Zing Forum

Reading

Autonomous LLM-Guided Disease Prediction System: Real-Time Matching and Surpassing CDC Expert-Ensembled Models

This article introduces an autonomous system using large language model (LLM)-guided tree search, which underwent prospective real-time evaluation during the 2025-2026 U.S. respiratory infectious disease season. The system autonomously discovers prediction models for influenza, COVID-19, and RSV, and its ensemble results match or surpass the gold standard curated manually by the CDC.

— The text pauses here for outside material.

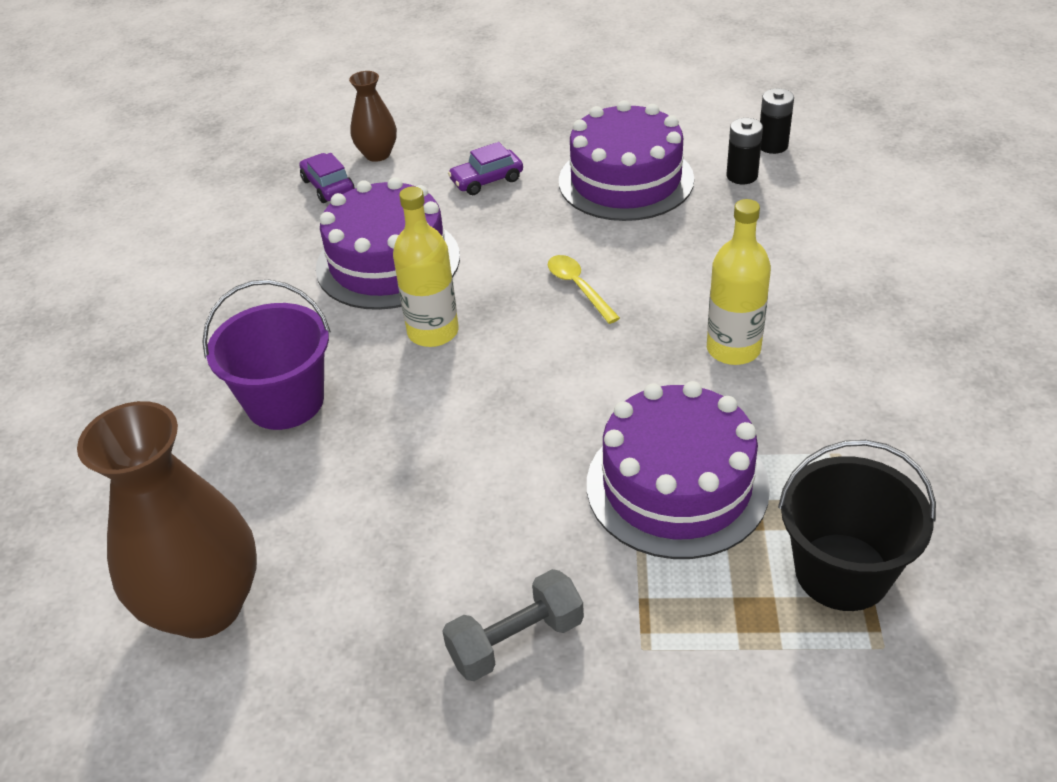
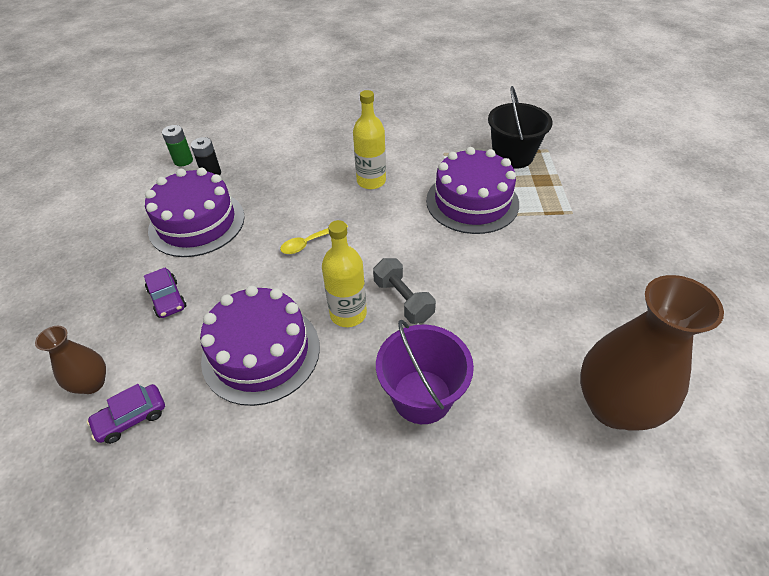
camera: 95 degrees left, 5 degrees up
grey dumbbell [442,569,584,681] -> grey dumbbell moved to [373,258,436,324]
black battery [760,89,794,154] -> green battery [162,125,193,166]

疾病预测大语言模型树搜索流行病学公共卫生自主系统集成模型
Published 2026-05-16 01:45Recent activity 2026-05-18 11:27Estimated read 6 min
Autonomous LLM-Guided Disease Prediction System: Real-Time Matching and Surpassing CDC Expert-Ensembled Models
1

Section 01

【Introduction】Autonomous LLM-Guided Disease Prediction System: Real-Time Surpassing of CDC Expert-Ensembled Models

This article introduces an autonomous disease prediction system using large language model (LLM)-guided tree search. The system underwent prospective real-time evaluation during the 2025-2026 U.S. respiratory infectious disease season, autonomously discovering prediction models for influenza, COVID-19, and RSV. Its ensemble results match or surpass the gold standard manually curated by the CDC, breaking through the labor bottleneck of traditional infectious disease prediction.

2

Section 02

Research Background: Labor Bottleneck in Infectious Disease Prediction

Probabilistic prediction of infectious diseases is crucial for public health decisions (e.g., resource allocation, vaccine planning). However, traditional methods rely on labor-intensive expert model curation: manual model development requires collaboration across multiple teams, has long iterative optimization cycles, and poor scalability (difficult to quickly respond to new pathogens or fine-grained regional predictions).

3

Section 03

System Approach: Autonomous Architecture of LLM-Guided Tree Search

The core architecture of the system consists of three parts: 1. LLM-guided code generation (exploring model architectures, generating executable code, translating epidemiological theories); 2. Tree search optimization (Monte Carlo Tree Search explores the code space and expands based on performance feedback); 3. Automatic judge mechanism (checking theoretical consistency, structural fidelity, and interpretability). The system can autonomously discover diverse models such as mechanistic models, statistical models, machine learning methods, and hybrid approaches.

4

Section 04

Prospective Evaluation: 2025-2026 Season Results Match CDC Gold Standard

Evaluation setup: During the 2025-2026 U.S. respiratory season, predicting the number of influenza, COVID-19, and RSV cases for the next 1-4 weeks, with real-time predictions generated weekly. Core results: The system's ensemble model consistently matches or surpasses the gold standard of CDC expert ensembles, and in cold-start scenarios with scarce RSV data, it maintains competitiveness through transfer learning and adjusting model complexity.

5

Section 05

Ablation Experiments: Validating the Effectiveness of Key Design Decisions

Ablation experiments validate key designs: 1. Log-scale distance metrics can prevent reward hacking (avoiding model fitting to extreme values); 2. The automatic judge mechanism ensures generated models comply with epidemiological principles, avoiding black-box models that perform well statistically but are scientifically unreasonable.

6

Section 06

Public Health Implications: Synergistic Enhancement of Automation and Specialization

Research implications: 1. Integration of automation and specialization (LLM explores model space + expert knowledge encoded into the judge mechanism); 2. Breaking through scalability bottlenecks (rapid deployment to new regions/pathogens, supporting fine-grained predictions); 3. Transparency and interpretability (generated code is readable, has clear theoretical support, and provides uncertainty quantification).

7

Section 07

Limitations, Future Directions, and Conclusion

Limitations: High computational cost, dependence on data quality, unproven generalization ability for extreme events, and ethical considerations. Future directions: Developing efficient search algorithms, integrating multi-modal data, establishing real-time feedback mechanisms, and optimizing human-machine collaboration interfaces. Conclusion: This system marks the transition of infectious disease prediction from manual development to automated intelligent systems, and AI will play an important role in the field of public health.